Distancing Measures Must Continue During Vaccine Roll-Out: Study
The vaccine is here, but we still have a long way to go. New research by Jeffrey Shaman and colleagues at Columbia University Mailman School of Public Health and Pfizer finds that millions more Americans will be infected and become ill if policies to enforce physical distancing are lifted prematurely. Results of their study are featured in an article in the New York Times titled “Why Vaccines Alone Will Not End the Pandemic.”
An estimated 29 million additional infections will occur in the United States if current measures are lifted in February compared to a scenario in which they are maintained at least through July, the study finds. Control measures include mask-wearing, remote work where possible, and limited travel.
The researchers used a computer model of the pandemic to estimate that 105 million Americans have already been infected with COVID-19, well above the number of confirmed cases. If current restrictions are kept in place until late July, they project that a total of 158 million Americans will be infected. If measures are eased in mid-March, 6 million additional Americans will be infected. However, if restrictions are strengthened until February, 9 million fewer Americans will be infected. If they are strengthened until July, that number grows to 19 million.

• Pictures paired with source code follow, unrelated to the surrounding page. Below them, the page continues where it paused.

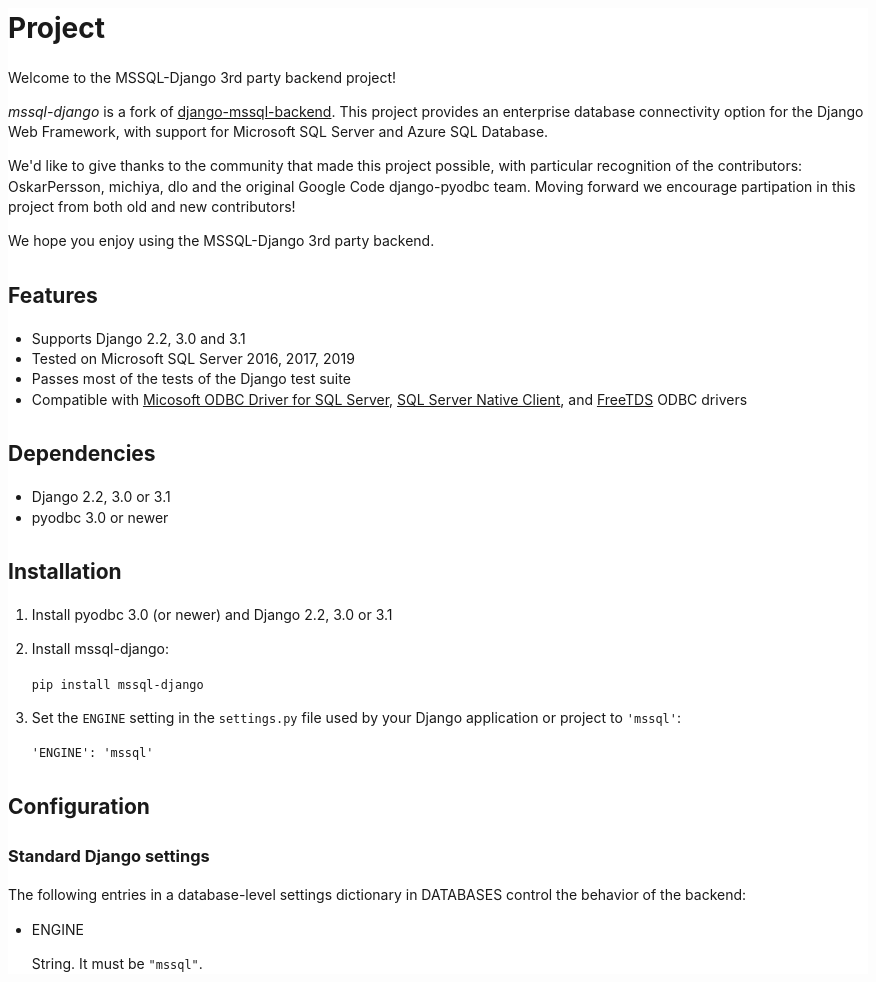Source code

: # Project

Welcome to the MSSQL-Django 3rd party backend project!

*mssql-django* is a fork of [django-mssql-backend](https://pypi.org/project/django-mssql-backend/). This project provides an enterprise database connectivity option for the Django Web Framework, with support for Microsoft SQL Server and Azure SQL Database.

We'd like to give thanks to the community that made this project possible, with particular recognition of the contributors: OskarPersson, michiya, dlo and the original Google Code django-pyodbc team. Moving forward we encourage partipation in this project from both old and new contributors!

We hope you enjoy using the MSSQL-Django 3rd party backend.

## Features

-  Supports Django 2.2, 3.0 and 3.1
-  Tested on Microsoft SQL Server 2016, 2017, 2019
-  Passes most of the tests of the Django test suite
-  Compatible with
   [Micosoft ODBC Driver for SQL Server](https://docs.microsoft.com/en-us/sql/connect/odbc/microsoft-odbc-driver-for-sql-server),
   [SQL Server Native Client](https://msdn.microsoft.com/en-us/library/ms131321(v=sql.120).aspx),
   and [FreeTDS](https://www.freetds.org/) ODBC drivers

## Dependencies

-  Django 2.2, 3.0 or 3.1
-  pyodbc 3.0 or newer

## Installation

1. Install pyodbc 3.0 (or newer) and Django 2.2, 3.0 or 3.1

2. Install mssql-django:

       pip install mssql-django

3. Set the `ENGINE` setting in the `settings.py` file used by
   your Django application or project to `'mssql'`:

       'ENGINE': 'mssql'

## Configuration

### Standard Django settings

The following entries in a database-level settings dictionary
in DATABASES control the behavior of the backend:

-  ENGINE

   String. It must be `"mssql"`.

“There are people who are going to want to relax the controls we have in place,” Shaman told the New York Times. “If we start thinking, ‘We’ve got a vaccine, there’s a light at the end of the tunnel, we can stop in a couple of months’ — that’s way too soon.”
The research is based on a pre-print article published in December ahead of peer review. First author Marta Galanti, a post-doctoral researcher; senior author Jeffrey Shaman; and co-authors accounted for factors including the speed and order of vaccine distribution, vaccine effectiveness after one and two doses, current social distancing measures, and virus transmissibility. Their model assumes vaccination will continue at a pace ramping up to 5 million doses per week with a 95 percent effectiveness after two doses. It also assumes that neither those who have recovered from the disease nor those who receive vaccinations could develop an infection or pass the virus on again. The research was supported by Pfizer, the National Science Foundation, and the Morris-Singer Foundation.
The New York Times article quotes several experts who back up the broad strokes of the Columbia findings with caveats that the pace of the vaccine roll-out and virulence of the new virus variant could change the numbers.
The latest findings were published in collaboration with data journalists at the New York Times. Previously, Shaman and members of his team collaborated with the newspaper twice in March of last year and again in May. The March articles were based on the team’s research on the potential impact of the pandemic in the United States and how the virus initially spread outside of China. In May, they estimated that more than 30,000 American deaths could have been averted had distancing measures been put in place one week earlier.